##### RECORDS PROVIDED

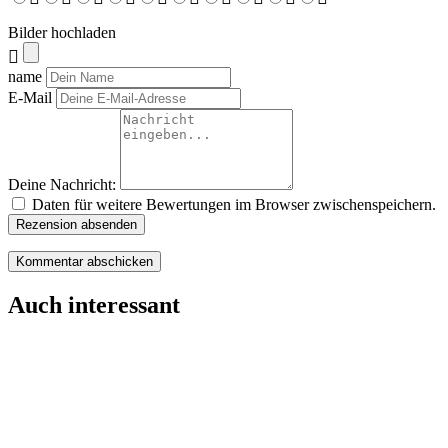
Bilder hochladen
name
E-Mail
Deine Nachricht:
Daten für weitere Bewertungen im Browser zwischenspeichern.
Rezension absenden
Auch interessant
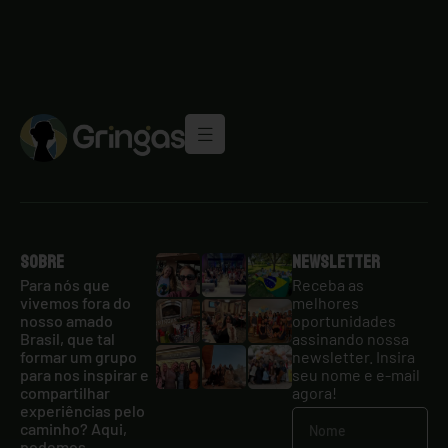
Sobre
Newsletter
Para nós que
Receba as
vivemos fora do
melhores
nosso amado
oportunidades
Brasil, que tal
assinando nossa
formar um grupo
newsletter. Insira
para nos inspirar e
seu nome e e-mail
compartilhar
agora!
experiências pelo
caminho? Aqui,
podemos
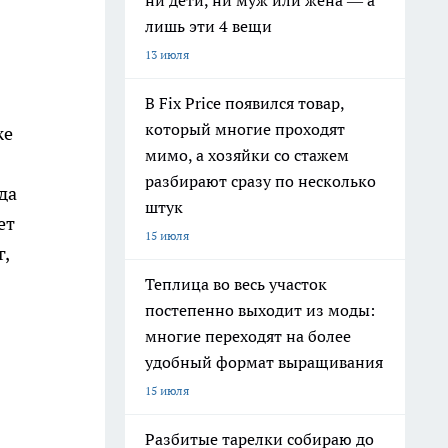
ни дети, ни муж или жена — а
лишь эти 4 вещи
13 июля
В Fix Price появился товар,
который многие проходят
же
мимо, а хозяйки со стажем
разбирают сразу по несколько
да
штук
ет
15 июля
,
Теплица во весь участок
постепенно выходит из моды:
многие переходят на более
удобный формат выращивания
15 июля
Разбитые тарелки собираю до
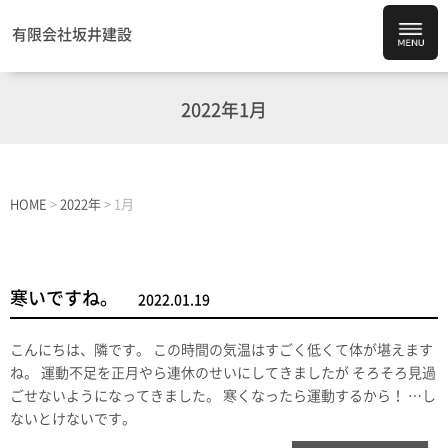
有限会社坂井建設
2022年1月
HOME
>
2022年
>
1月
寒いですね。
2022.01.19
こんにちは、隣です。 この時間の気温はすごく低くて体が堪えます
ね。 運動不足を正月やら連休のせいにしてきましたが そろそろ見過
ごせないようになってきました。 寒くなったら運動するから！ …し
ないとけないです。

##########
##### RECORDS PROVIDED

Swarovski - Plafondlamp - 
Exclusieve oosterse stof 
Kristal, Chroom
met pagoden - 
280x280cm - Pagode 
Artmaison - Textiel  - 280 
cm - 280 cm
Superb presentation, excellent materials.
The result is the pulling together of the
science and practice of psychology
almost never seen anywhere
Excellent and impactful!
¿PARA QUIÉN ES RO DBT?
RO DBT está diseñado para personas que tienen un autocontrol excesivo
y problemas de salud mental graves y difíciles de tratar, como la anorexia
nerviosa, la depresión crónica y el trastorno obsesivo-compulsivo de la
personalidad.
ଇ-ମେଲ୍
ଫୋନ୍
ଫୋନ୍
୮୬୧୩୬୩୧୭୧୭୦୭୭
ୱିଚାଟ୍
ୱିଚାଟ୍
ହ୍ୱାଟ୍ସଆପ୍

##########

▶ TASK ITEM
From the material above, select and copy every line that contains the word "многие".

▶ RESULT OF THE TASK
который многие проходят
многие переходят на более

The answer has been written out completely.